Prime minister Manmohan Singh has sent out strong signals that he cannot wait indefinitely for the passage of the Civil Liability for Nuclear Damage Bill in Parliament. He is keen on seeing it through in the monsoon session; he is prepared to extend the session if the opposition gets in the way by disrupting House proceedings.
T Subiram Reddy, chairman of the standing committee on science and technology, is confident of presenting the bill by the end of the week and is busy evolving a consensus by incorporating suggestions from opponents. The committee is likely to hold its final meeting on the issue on Tuesday.
Reddy has made it clear that the amount of compensation cannot be enhanced to billions of dollars as is being demanded by the opposition. The supplier, operator and all concerned, however, will be made liable to stringent penalties.
The government, despite not having a clear majority in the Rajya Sabha and a wafer-thin majority in the Lok Sabha, is clear on trying its luck. The prime minister appears ready for the consequences of the move.
The Congress has the support of 285 members in the Lok Sabha, including 21 of the Bahujan Samaj Party (BSP). It hopes to rope in the Samajwadi Party (SP) with 22 members, the Rashtriya Janata Dal (RJD), which has four members, and eight other MPs. The SP leaders have conveyed that if the liability of the suppliers is also included and overall financial liability of the operator is enhanced, it would not have any problem with the bill.

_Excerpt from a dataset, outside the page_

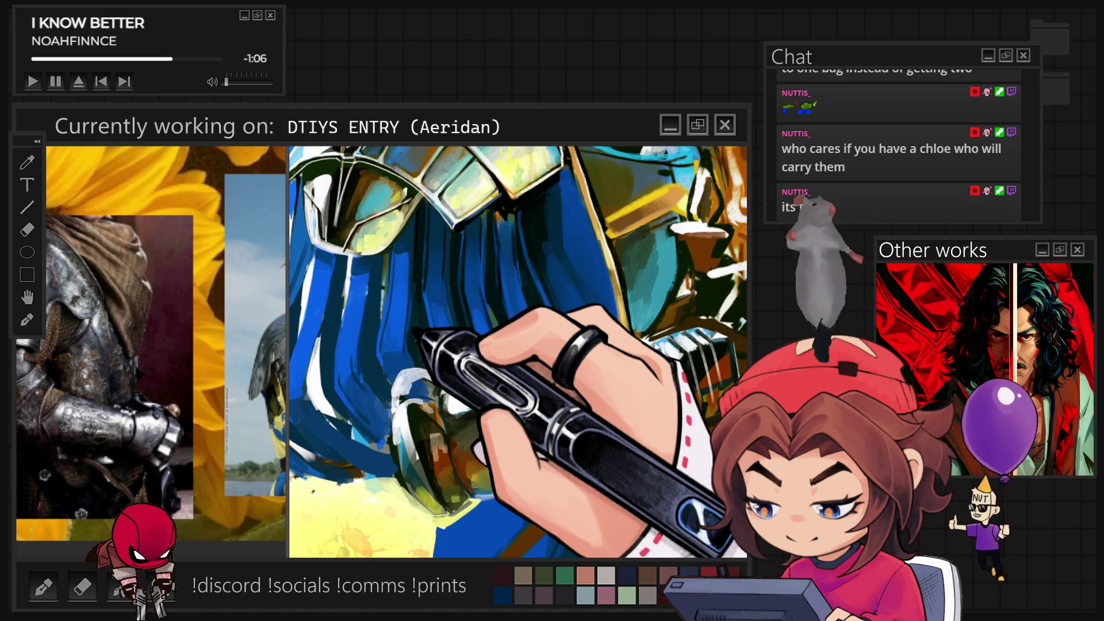
pyautogui.scroll(-5, 518, 351)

In the Rajya Sabha, the Congress has 71 MPs of its own and 29 others belong to UPA allies. With the BSP, RJD, Lok Janshakti Party and independents chipping in, there should not be much of a problem. Yet, the government does not want a division in the house on this issue.

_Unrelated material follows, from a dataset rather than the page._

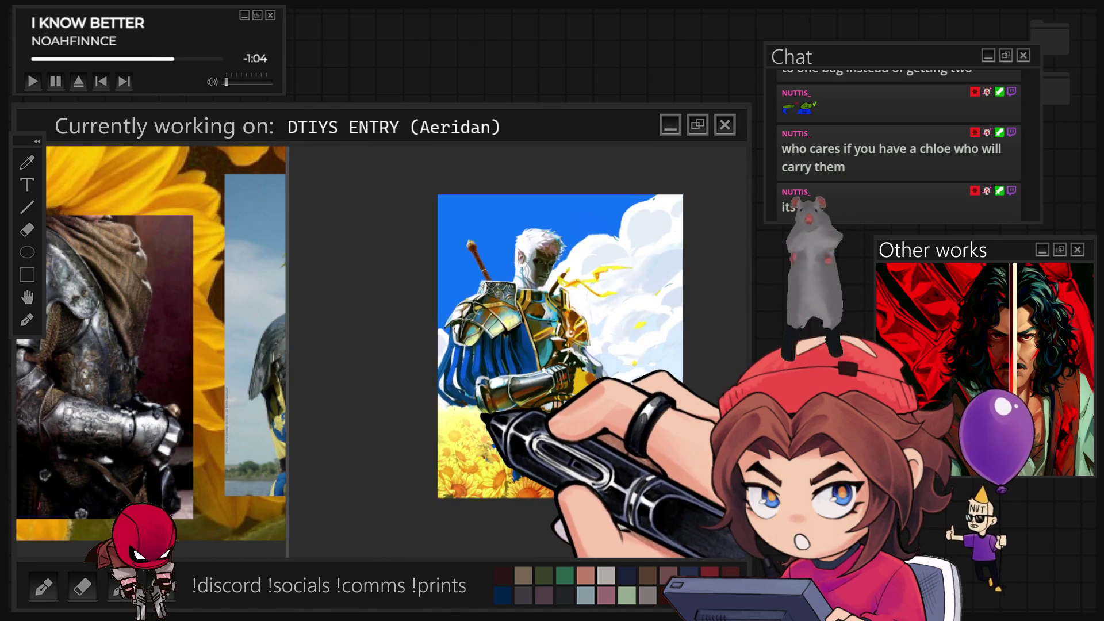
pyautogui.scroll(5, 580, 351)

The prime minister has got it conveyed to the BJP, some of whose leaders are stoutly opposed to the bill, that the bill was first drafted in 2001 by their own government. When senior BJP leader LK Advani led a high-powered delegation of his party comprising Yashwant Sinha, Murli Manohar Joshi, Jaswant Singh, Sushma Swaraj and Arun Jaitley to a meeting with Union finance minister Pranab Mukherjee, they were politely shown the draft prepared by their own government.
Minister of state in the prime minister’s office Prithviraj Chavan said there were only four suppliers of nuclear reactors in the world and two of them are already functional in the country. The government, by bringing the first ever legislation in the country, would make them accountable in the event of an accident.